“What are we going to do between now and 2027? We still have two coal plants, Cordemais (west) and Saint Avoid (east), and we are going to completely convert them to biomass,” said Macron, re-elected in 2022 for five years.
Macron had already promised to abandon coal, but the Saint Avoid plant, closed at the beginning of 2022, was reopened in winter to produce electricity in a context of supply problems.
The president must reveal on Monday the “course” of his ecological plan that seeks to go “twice as fast” to respect his commitments to reduce greenhouse gases by 2030.

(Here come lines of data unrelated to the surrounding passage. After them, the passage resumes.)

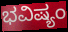
ಭವಿಷ್ಯಂ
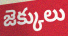
జెక్కులు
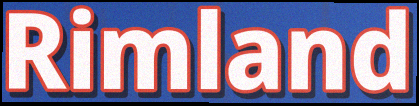
Rimland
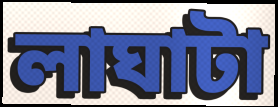
লাঘাটা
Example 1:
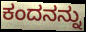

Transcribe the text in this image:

ಕಂದನನ್ನು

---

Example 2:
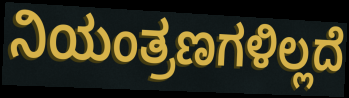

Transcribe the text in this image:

ನಿಯಂತ್ರಣಗಳಿಲ್ಲದೆ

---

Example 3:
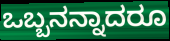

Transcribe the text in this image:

ಒಬ್ಬನನ್ನಾದರೂ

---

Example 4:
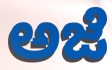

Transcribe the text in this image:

ಅಜೆ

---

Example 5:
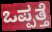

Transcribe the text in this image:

ಒಪ್ಪತ್ತೆ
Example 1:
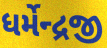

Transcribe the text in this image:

ધર્મેન્દ્રજી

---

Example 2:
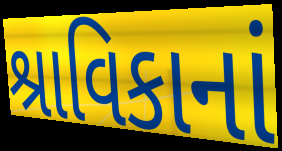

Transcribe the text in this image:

શ્રાવિકાનાં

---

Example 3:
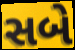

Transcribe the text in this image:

સબે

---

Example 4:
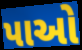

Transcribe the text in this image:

પાઓ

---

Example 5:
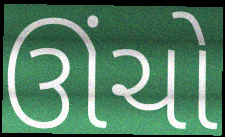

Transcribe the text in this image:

ઊંચો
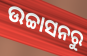
ଉଚ୍ଚାସନରୁ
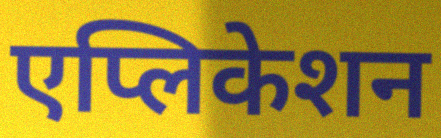
एप्लिकेशन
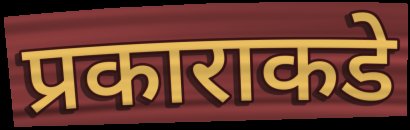
प्रकाराकडे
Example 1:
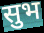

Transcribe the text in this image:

सुभ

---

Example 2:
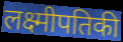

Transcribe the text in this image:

लक्ष्मीपतिकी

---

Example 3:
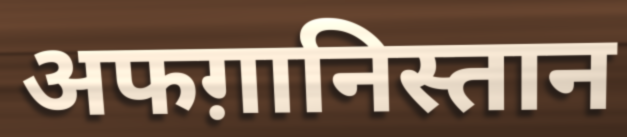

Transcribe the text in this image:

अफग़ानिस्तान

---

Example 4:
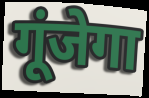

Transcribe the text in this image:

गूंजेगा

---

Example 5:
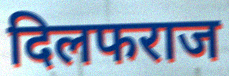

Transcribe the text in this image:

दिलफराज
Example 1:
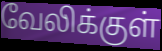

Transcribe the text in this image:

வேலிக்குள்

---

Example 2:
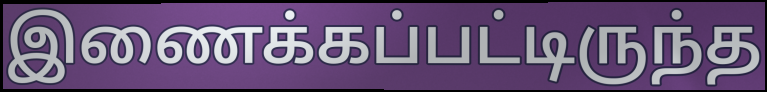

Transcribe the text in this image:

இணைக்கப்பட்டிருந்த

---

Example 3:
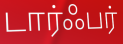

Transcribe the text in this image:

டார்ஃபர்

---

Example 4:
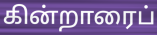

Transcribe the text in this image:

கின்றாரைப்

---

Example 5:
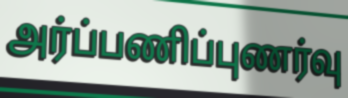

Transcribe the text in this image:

அர்ப்பணிப்புணர்வு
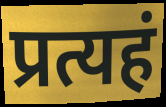
प्रत्यहं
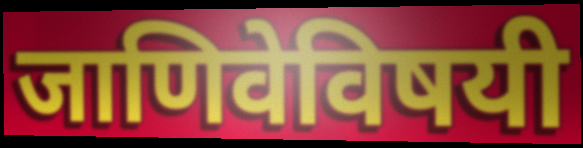
जाणिवेविषयी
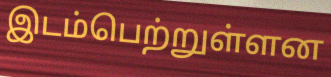
இடம்பெற்றுள்ளன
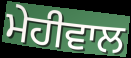
ਮੇਹੀਵਾਲ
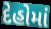
દેહોમાં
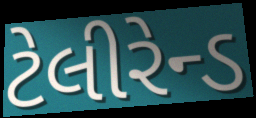
ટેલીરેન્ડ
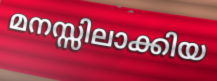
മനസ്സിലാക്കിയ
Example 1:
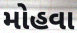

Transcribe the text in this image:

મોહવા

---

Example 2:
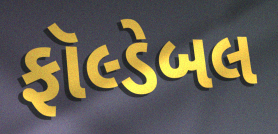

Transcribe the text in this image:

ફૉલ્ડેબલ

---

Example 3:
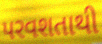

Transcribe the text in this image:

પરવશતાથી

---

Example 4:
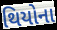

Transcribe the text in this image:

થિયોના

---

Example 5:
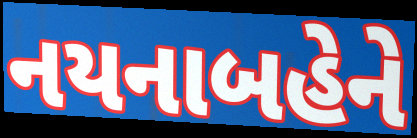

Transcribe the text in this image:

નયનાબહેને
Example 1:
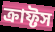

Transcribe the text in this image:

ক্রাফ্টস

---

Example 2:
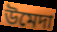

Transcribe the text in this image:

উমেদা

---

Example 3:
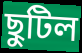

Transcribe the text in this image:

ছুটিল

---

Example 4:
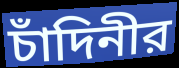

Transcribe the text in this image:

চাঁদিনীর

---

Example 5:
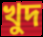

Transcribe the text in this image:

খুদ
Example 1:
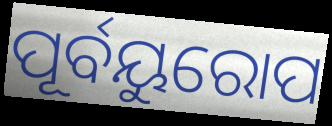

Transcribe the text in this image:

ପୂର୍ବୟୁରୋପ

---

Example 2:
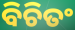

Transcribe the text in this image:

ବିଚିତଂ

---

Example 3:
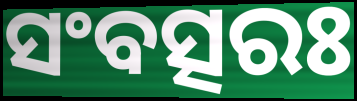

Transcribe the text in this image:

ସଂବତ୍ସରଃ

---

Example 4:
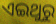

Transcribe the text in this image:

ଏଇଥୁରୁ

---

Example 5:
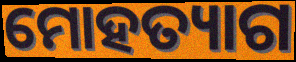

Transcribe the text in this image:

ମୋହତ୍ୟାଗ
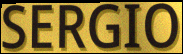
SERGIO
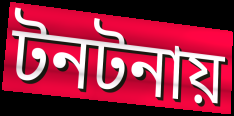
টনটনায়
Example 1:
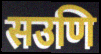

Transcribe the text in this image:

सउणि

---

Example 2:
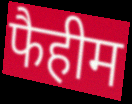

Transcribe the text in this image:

फैहीम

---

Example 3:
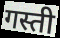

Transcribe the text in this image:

गस्ती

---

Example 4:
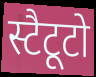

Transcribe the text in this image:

स्टैटूटो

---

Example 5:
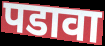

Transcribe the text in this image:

पडावा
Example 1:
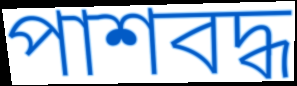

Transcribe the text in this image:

পাশবদ্ধ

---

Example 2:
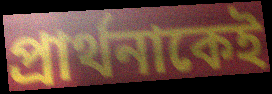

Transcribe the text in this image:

প্রার্থনাকেই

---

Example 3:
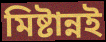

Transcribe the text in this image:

মিষ্টান্নই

Although on the international scene he advocates the exit from fossil energies and green finance, the French head of state usually defends “an ecology of progress and solutions” and “non-punitive”,
Regarding gas heating, Macron specified this Sunday that he will not prohibit it so as not to leave people living in “the most rural areas without a solution”, but he advocated helping the installation of “heat pumps.”
To abandon fossil energies in the framework of the fight against climate change, France is committed to the development of the nuclear sector, its main source of electricity, and renewables.
But, in a context of rising energy prices after the Russian invasion of Ukraine, its government has been forced to look for solutions to limit the rise in fuel prices.
Macron thus announced a new aid of 100 euros ($106) per vehicle per year for the most modest “workers”, after giving up allowing gas stations to sell fuel at a loss due to their rejection. He now asked that it be sold at cost price.